■承
天音と琴音が帰った後、小山田は電気もつけず、暗い部屋の中で一人パソコンを睨みつけ頭を抱えていた。
まさか、パクらずに小説を書くことがこんなに大変な事だったとは……。
小山田は頭をかきむしる。ただでさえボサボサの頭が、よりいっそうボサボサになりパイナップルのような髪型になる。
基本的に他人からパクる事しか考えてこなかった小山田にとって、一から物語を考えるのは始めての事だった。その上、今回は短編とは言え一週間と言う時間制限があり、なおかつ書き上げた小説を投稿して勝負をする事になっているのだ。小山田伝説は、まさに風前の灯。伝説の幕開けと共に幕は今降りようとしていた。
「あーもう! 悩んでも仕方ない! こんな時は気分転換だ!」
悩み始めてから五分しか経過していないが、集中力に欠ける小山田にとって一つの物事を五分以上悩み続ける事は不可能である。小山田は近くにあるリモコンを手に取にとると、おもむろにテレビをつけた。
「……次のニュースです。法人税約4300万円を脱税したとして、大阪国税局が法人税法違反罪で、和歌山市の製鉄機械設置・管理会社「落目機工建設」と落目はまる社長(64)を和歌山地検に告発していたことが30日に分かりました。追徴税額は重加算税を含め約6千万円とみられ……」
テレビでは、どこぞの社長が脱税したとして、とっ捕まったニュースが流れていた。いわゆるマルサに入られたと言う奴である。
「追徴税額は6千万円……。こりゃ首吊りもんだわ」
横になってせんべいをバリバリと食べながら、小山田が呟く。
とその時、小山田は何かを思い立ったのか、急に立ち上がると机の引き出しから紙と鉛筆、そして電卓を取り出した。
「確か、印税の相場はは定価の5%~10%。例えば、一冊1000円の小説がミリオンセラーになって印税が10%だとしたら、1000円×100万×10%=1億! その場合にかかる税金は、と……」
どうやら小山田は印税で儲けた後の、国に持っていかれる税金について考え始めたようだ。これぞ、取らぬ狸の皮算用。全く無意味な計算である。そんな暇があるなら小説を書けと言いたい。

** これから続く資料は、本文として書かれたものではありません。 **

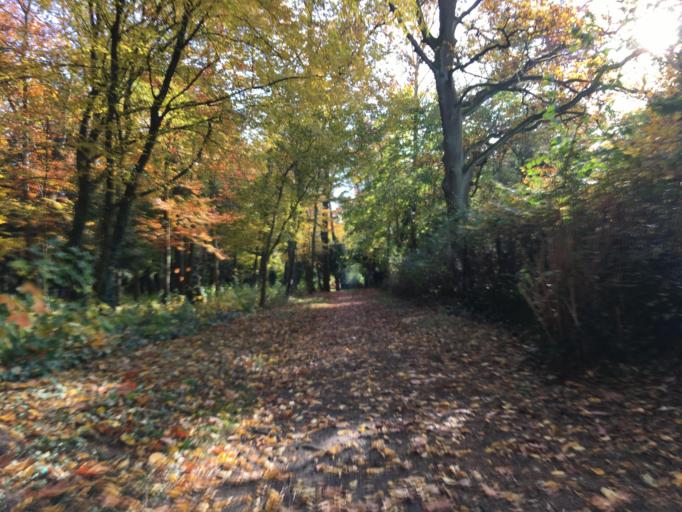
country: DE
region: Berlin
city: Frohnau
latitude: 52.6406
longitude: 13.2880
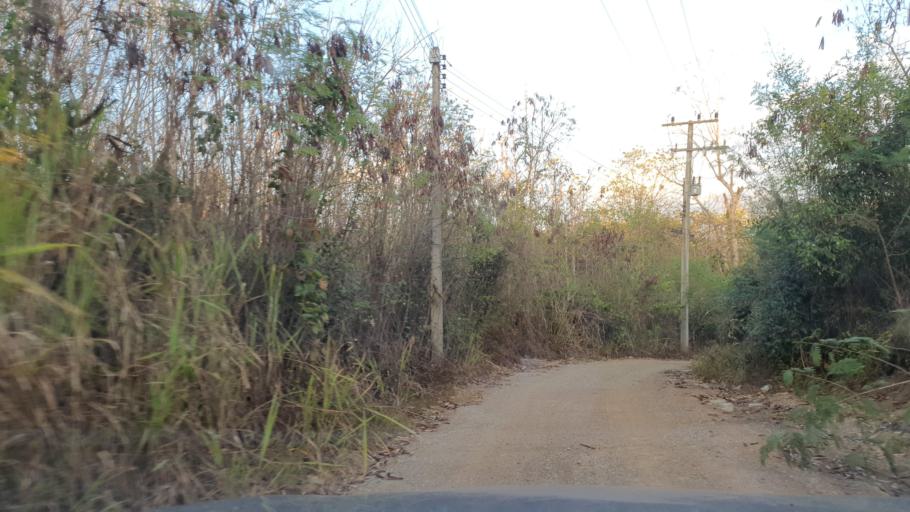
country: TH
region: Chiang Mai
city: Hang Dong
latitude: 18.7319
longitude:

「その場合、所得税が40%で、住民税が10%だとしたら、手元に残るのはたったの5000万……。かー! 半分も持っていかれるのかよ! こりゃ脱税したくなる気持ちも分かるわ! 何で汗水垂らして稼いだ金を国なんかに持っていかれなきゃなんねーんだ?しかもその金は、どうせ腐った政治家どもの懐に流れるんだろ? あー、アホらし! 馬鹿らし!」
小山田はベッドに倒れこむと、ぼんやりと天井を眺める。
脱税ねぇ……。アホだなぁ、見つかっちゃ意味無いじゃん。俺ならもっと会社を作ったり、経費で落としたりしてうまくやるけどね……ん?
小山田は、神妙な顔をしながらガバッと起き上がる。そして、ベッドから飛び降りるといつもの意味不明な舞を踊り始めた。
「見つかったら意味が無い。言い換えればそれは、バレないように上手くやれってことだ」
当たり前の事を、さも当たり前じゃないように独りごちる小山田。今、彼の頭の中にある2ビットマシンはフル回転していた。
「そうか! そう言う事か!」
小山田の口元に不敵な笑みが浮かぶ。